Today I want to use DISTRIBUTED COMMUNICATION PACKAGE to train the imagenet, however I found there are many processes have been created on the node.
script.py:
def main():
...
model.to(device)
model = torch.nn.parallel.DistributedDataParallel(model, device_ids=None, output_device=None, find_unused_parameters=True)
...
if __name__ == '__main__':
print('Use {back} as backend.'.format(back=args.backend))
dist.init_process_group(backend=args.backend, init_method='env://', timeout=datetime.timedelta(seconds=1000))
main()
bash.sh:
CUDA_VISIBLE_DEVICES=0,1,2,3
export GLOO_SOCKET_IFNAME=ib0
export OMP_NUM_THREADS=24
NPROC_PER_NODE=4
SLURM_JOB_NUM_NODES=4
...
COMMAND="script.py -a inception_v3 --print-freq 1000 --backend gloo --nproc-per-node 4 --pretrained --multiprocessing-distributed $HOME/ImageNet"

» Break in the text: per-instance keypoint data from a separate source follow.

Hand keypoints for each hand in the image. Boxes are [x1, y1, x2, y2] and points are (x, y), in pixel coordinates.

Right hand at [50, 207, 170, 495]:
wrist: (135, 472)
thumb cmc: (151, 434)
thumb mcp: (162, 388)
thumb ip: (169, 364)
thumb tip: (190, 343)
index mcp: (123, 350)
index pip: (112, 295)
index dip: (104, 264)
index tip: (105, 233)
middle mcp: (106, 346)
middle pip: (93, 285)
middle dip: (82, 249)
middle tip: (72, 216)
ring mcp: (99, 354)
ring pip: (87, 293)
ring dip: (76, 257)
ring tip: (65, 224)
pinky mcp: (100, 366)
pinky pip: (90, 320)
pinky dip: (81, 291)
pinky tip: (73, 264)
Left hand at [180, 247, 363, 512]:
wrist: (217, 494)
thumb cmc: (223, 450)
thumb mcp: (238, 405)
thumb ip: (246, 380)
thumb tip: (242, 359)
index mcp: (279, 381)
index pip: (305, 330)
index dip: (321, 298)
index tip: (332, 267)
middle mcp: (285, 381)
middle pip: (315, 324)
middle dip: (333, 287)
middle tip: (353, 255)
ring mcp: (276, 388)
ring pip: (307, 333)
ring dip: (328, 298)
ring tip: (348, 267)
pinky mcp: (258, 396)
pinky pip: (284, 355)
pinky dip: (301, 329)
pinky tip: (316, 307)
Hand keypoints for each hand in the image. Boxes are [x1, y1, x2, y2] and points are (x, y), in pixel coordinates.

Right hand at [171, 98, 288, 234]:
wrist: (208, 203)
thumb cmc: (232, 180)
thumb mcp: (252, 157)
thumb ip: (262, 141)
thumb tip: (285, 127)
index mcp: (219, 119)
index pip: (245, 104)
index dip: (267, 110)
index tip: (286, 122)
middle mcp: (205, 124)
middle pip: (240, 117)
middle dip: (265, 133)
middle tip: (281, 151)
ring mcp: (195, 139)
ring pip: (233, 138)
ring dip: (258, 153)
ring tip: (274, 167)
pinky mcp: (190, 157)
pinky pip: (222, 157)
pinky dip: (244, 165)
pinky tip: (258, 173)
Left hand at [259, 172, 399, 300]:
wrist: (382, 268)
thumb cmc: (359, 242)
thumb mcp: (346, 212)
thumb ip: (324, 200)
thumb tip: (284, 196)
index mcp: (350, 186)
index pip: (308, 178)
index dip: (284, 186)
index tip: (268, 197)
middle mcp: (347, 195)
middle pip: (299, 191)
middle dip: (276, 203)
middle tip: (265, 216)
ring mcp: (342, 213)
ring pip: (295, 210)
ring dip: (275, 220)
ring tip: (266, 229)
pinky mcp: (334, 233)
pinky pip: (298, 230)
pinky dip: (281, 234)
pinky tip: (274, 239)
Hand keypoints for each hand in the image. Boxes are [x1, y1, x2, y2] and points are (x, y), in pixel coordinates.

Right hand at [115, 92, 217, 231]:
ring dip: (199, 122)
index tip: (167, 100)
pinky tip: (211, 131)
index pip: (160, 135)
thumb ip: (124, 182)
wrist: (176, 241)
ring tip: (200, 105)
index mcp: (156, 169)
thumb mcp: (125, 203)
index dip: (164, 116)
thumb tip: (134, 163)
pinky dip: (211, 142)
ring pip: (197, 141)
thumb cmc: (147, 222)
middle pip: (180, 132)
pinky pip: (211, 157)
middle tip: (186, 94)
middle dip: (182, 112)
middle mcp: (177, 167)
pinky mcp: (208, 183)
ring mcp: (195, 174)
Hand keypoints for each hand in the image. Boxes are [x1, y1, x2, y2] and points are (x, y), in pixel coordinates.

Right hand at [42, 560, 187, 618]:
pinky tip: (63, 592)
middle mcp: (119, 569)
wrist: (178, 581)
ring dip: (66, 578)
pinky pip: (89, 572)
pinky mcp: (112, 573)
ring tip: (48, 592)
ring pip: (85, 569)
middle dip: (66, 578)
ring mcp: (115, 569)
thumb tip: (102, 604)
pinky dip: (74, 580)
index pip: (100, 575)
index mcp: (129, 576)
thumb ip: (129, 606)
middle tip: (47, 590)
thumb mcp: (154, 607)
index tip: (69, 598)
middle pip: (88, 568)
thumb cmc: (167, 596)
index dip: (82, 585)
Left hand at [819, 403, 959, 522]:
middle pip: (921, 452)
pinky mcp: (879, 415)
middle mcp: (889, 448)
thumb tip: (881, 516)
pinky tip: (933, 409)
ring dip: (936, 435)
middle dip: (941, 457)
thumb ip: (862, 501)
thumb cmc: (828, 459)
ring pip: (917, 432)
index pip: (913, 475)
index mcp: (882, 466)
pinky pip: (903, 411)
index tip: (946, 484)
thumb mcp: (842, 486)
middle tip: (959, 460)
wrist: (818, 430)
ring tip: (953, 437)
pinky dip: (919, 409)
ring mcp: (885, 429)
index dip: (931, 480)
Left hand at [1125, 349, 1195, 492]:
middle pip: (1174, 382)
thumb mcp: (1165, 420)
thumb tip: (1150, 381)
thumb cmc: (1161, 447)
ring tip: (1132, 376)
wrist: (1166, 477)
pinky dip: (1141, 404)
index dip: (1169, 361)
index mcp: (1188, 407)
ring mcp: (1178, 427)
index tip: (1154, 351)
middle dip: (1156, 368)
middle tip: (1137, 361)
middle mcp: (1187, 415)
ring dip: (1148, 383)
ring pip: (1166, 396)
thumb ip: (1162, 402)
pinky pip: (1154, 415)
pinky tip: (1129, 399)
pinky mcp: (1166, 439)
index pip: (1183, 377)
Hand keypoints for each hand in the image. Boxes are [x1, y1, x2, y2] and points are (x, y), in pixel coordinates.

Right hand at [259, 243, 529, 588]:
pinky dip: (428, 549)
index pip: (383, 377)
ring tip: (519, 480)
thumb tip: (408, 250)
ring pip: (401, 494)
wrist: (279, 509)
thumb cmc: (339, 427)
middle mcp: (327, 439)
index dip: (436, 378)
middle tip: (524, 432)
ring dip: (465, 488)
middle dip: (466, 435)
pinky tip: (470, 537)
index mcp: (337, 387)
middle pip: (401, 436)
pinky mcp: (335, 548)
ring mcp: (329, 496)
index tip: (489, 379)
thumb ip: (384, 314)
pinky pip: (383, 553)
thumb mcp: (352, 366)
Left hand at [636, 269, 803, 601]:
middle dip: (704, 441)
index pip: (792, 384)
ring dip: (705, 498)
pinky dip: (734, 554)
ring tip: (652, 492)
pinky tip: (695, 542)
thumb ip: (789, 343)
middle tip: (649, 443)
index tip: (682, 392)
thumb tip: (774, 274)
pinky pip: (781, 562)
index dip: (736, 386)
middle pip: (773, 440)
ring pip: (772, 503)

python -m torch.distributed.launch \
--nproc_per_node=$NPROC_PER_NODE \
--nnodes=$SLURM_JOB_NUM_NODES \
--node_rank=$SLURM_NODEID \
--master_addr=$MIP \
--master_port=$MPORT \
$COMMAND > $HOME/thesis/PCL/log/"log_v1_inception_"${SLURM_JOB_ID}"_"${SLURM_NODEID}".out"
I have trained it in 4 nodes and there are 4 gpus on each node.
I log in the node0 then I found there are 16 processes in this node
Is it abnormal? Or DDP would create nproc_per_nodee * node_num processes on each node?